Compiled by reference specialists at the Library of Congress, this guide identifies key print and online resources for pursuing family history, as well as state, county and municipal historical research, for the state of New Jersey.


William Faden, The Province of New Jersey. 1777. Library of Congress Geography and Map Division.

The first people to live on the land now known as New Jersey were the Delaware Indians, starting at least 10,000 years ago. Their name means "original people" or "genuine people." They spoke an Algonquian dialect and are believed to have numbered between 8,000 and 20,000 when the Europeans arrived.

Around 1524, Giovanni de Verrazano became the first European to explore New Jersey.

When England acquired the colony from the Dutch in 1664, the King gave all of New York and New Jersey to his brother, the Duke of York.

Based on the joint rights then granted by the Duke of York to Sir George Carteret and John, Lord Berkeley, New Jersey became a proprietary colony with eastern and western divisions. East Jersey’s development was tied to New York, New England, and the former Dutch colony of New Netherland. The settlement of West Jersey on the Delaware River was initially a Quaker venture, and was associated with William Penn and others involved in the colonization of Pennsylvania.
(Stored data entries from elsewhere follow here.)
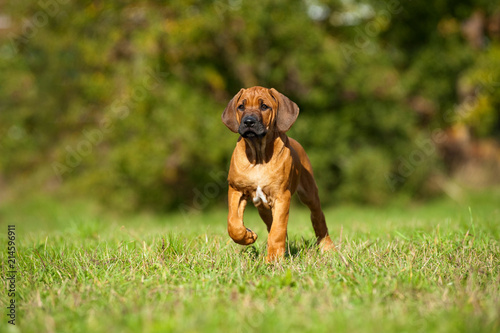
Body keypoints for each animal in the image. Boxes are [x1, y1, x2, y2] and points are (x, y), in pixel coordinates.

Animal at [221, 85, 334, 262]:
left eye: (264, 106)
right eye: (241, 107)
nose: (248, 122)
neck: (259, 157)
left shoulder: (281, 197)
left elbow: (278, 230)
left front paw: (273, 259)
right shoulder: (236, 190)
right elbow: (233, 223)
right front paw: (248, 236)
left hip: (309, 194)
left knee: (318, 218)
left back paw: (327, 247)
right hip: (263, 209)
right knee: (270, 225)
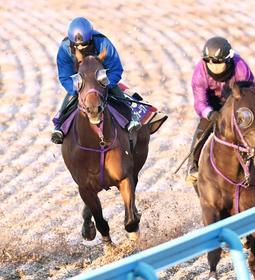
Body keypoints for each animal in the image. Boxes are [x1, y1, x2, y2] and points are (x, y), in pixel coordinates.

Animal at [60, 49, 150, 244]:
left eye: (103, 78)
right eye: (79, 79)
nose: (94, 108)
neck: (98, 142)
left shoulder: (124, 177)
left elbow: (130, 220)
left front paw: (134, 233)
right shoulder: (84, 187)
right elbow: (100, 220)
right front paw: (108, 245)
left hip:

The successors to Carteret’s and Berkeley’s interests in New Jersey essentially evolved into the corporate East and West Jersey Proprietors, respectively. They were the first British landowners of New Jersey, and governed the provinces during the first four decades of British colonization. In 1702, after the proprietors in East and West Jersey had surrendered their governmental authority several times, Queen Anne established New Jersey as a unified royal colony. In 1776 New Jersey declared itself an independent state. and joined the Patriot cause in the Revolutionary War. The proprietors nevertheless retained their land rights. In 1998, the East Jersey Proprietors—reportedly New Jersey’s oldest corporation—dissolved and sold their rights to unappropriated land to the state’s Green Acres program. The West Jersey Proprietors continue as an active corporation based in Burlington, N.J., and retain legal ownership of their original records.
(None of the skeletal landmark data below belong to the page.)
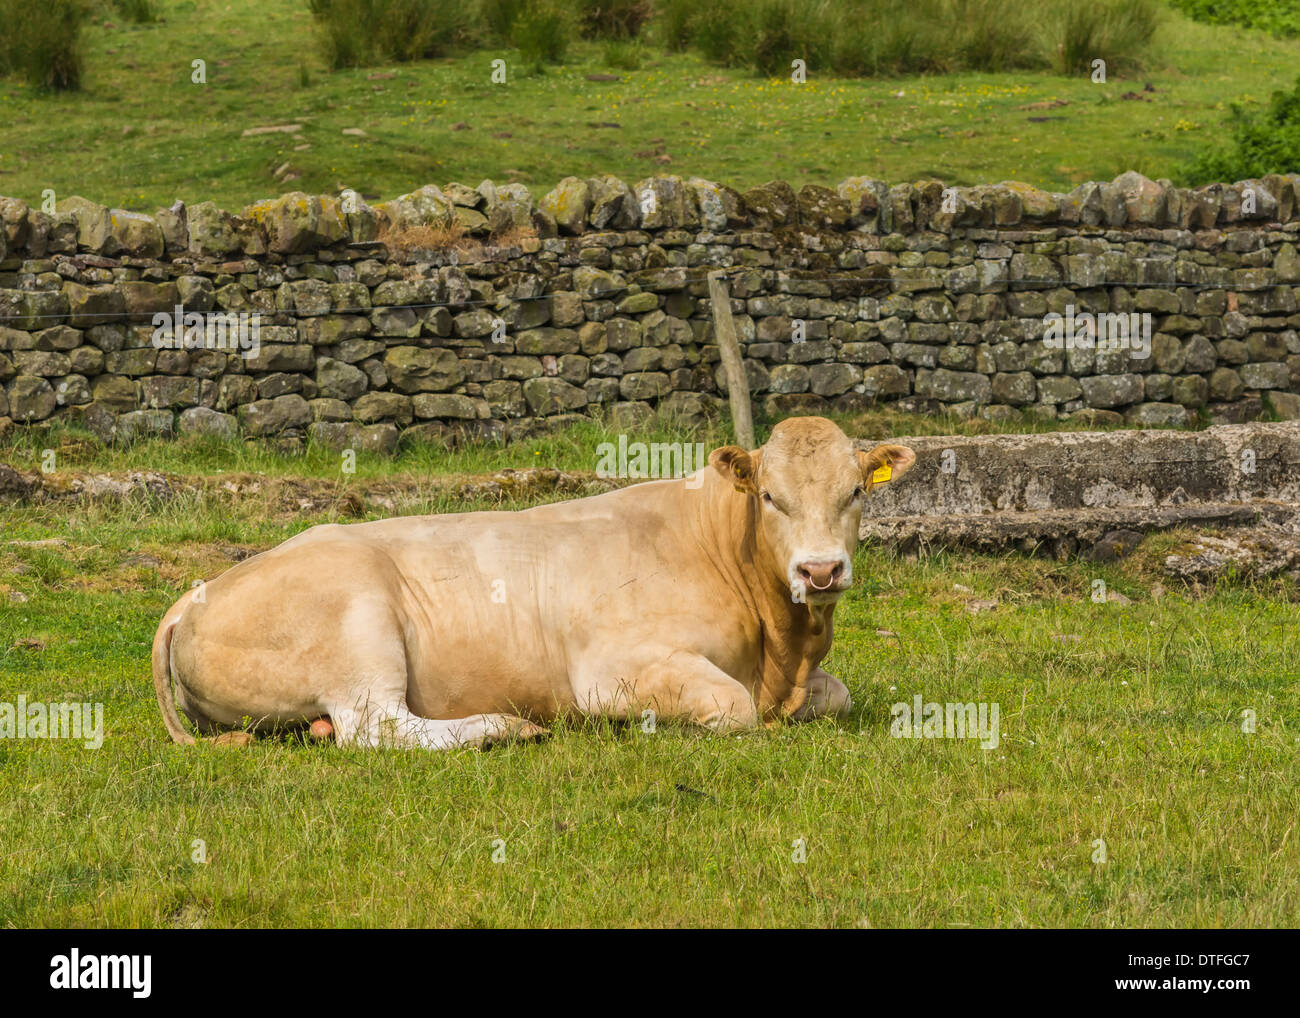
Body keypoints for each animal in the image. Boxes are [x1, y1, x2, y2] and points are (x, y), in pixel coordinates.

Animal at [149, 413, 915, 748]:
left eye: (855, 491)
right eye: (771, 498)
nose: (820, 570)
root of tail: (196, 592)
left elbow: (837, 695)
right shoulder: (612, 667)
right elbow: (732, 707)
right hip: (359, 625)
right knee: (376, 729)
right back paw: (505, 727)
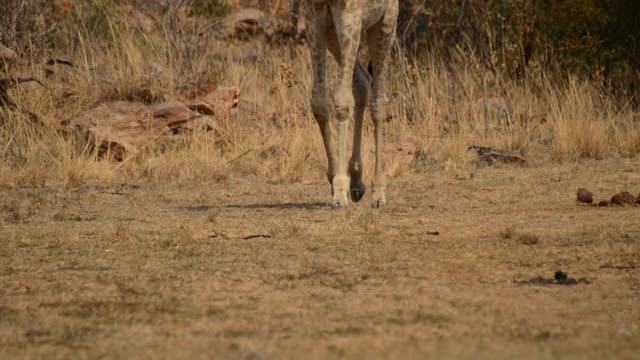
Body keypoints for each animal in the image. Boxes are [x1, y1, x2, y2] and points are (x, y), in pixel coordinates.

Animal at [304, 0, 396, 208]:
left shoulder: (350, 17)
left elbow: (343, 101)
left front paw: (339, 192)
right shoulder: (314, 19)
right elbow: (319, 102)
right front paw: (335, 181)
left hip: (385, 23)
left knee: (378, 99)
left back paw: (378, 194)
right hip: (333, 33)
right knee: (362, 82)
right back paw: (356, 182)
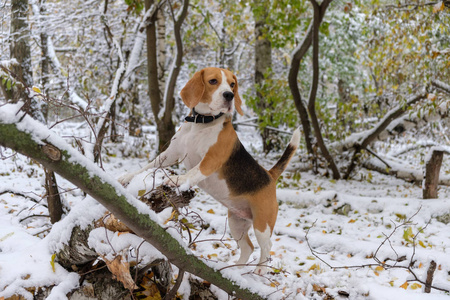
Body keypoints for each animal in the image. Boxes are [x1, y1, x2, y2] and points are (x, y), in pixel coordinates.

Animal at [120, 67, 298, 274]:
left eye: (232, 84)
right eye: (213, 81)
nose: (229, 95)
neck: (201, 123)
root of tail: (269, 175)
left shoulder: (211, 160)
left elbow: (194, 172)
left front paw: (178, 180)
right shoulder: (170, 154)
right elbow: (150, 165)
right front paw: (128, 176)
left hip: (262, 223)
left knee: (266, 246)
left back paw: (260, 270)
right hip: (236, 222)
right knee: (248, 247)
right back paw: (234, 271)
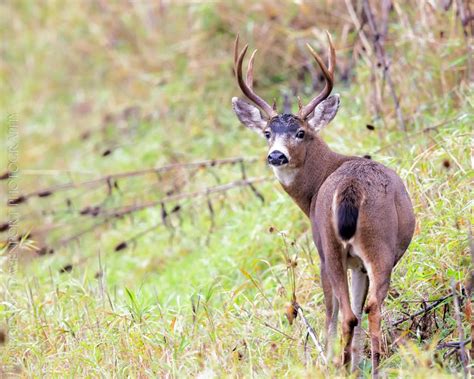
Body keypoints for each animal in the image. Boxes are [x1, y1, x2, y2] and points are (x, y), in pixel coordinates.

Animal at [232, 32, 414, 378]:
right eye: (267, 133)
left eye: (301, 132)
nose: (276, 155)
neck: (316, 187)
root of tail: (350, 187)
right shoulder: (354, 263)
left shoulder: (325, 254)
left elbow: (335, 311)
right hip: (368, 246)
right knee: (363, 309)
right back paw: (369, 364)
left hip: (333, 247)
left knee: (348, 312)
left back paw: (350, 365)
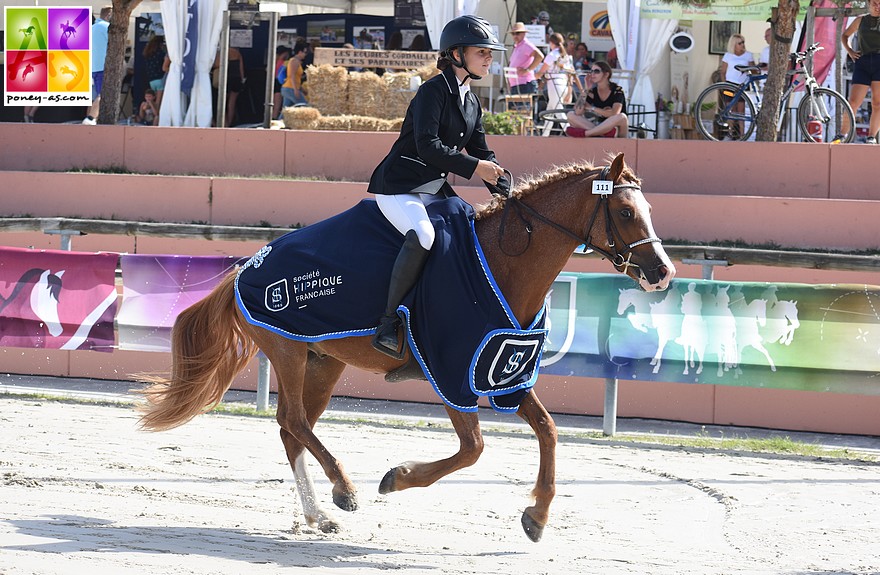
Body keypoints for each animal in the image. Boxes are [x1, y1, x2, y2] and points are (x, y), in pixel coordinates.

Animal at [138, 153, 672, 544]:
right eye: (626, 212)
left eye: (648, 212)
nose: (662, 272)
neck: (504, 262)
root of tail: (245, 268)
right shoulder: (452, 371)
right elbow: (473, 448)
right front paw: (397, 477)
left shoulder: (504, 372)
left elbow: (548, 430)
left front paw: (537, 516)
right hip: (288, 351)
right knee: (292, 420)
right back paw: (344, 491)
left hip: (322, 362)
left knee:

Today New Jersey is among the most diverse, industrialized, and densely populated States in the U.S.

This guide offers a selection of resources and strategies for New Jersey local history and genealogy research. These include the print and digital collections of the Library of Congress, as well as external repositories and web sites key to finding forebears in the Garden State.

About Local History & Genealogy Reference Services

The Library of Congress has one of the world's premier collections of U.S. and foreign genealogical and local historical publications, numbering more than 50,000 compiled family histories and over 100,000 U.S. local histories. The Library's genealogy collection began as early as 1815 with the purchase of Thomas Jefferson's library.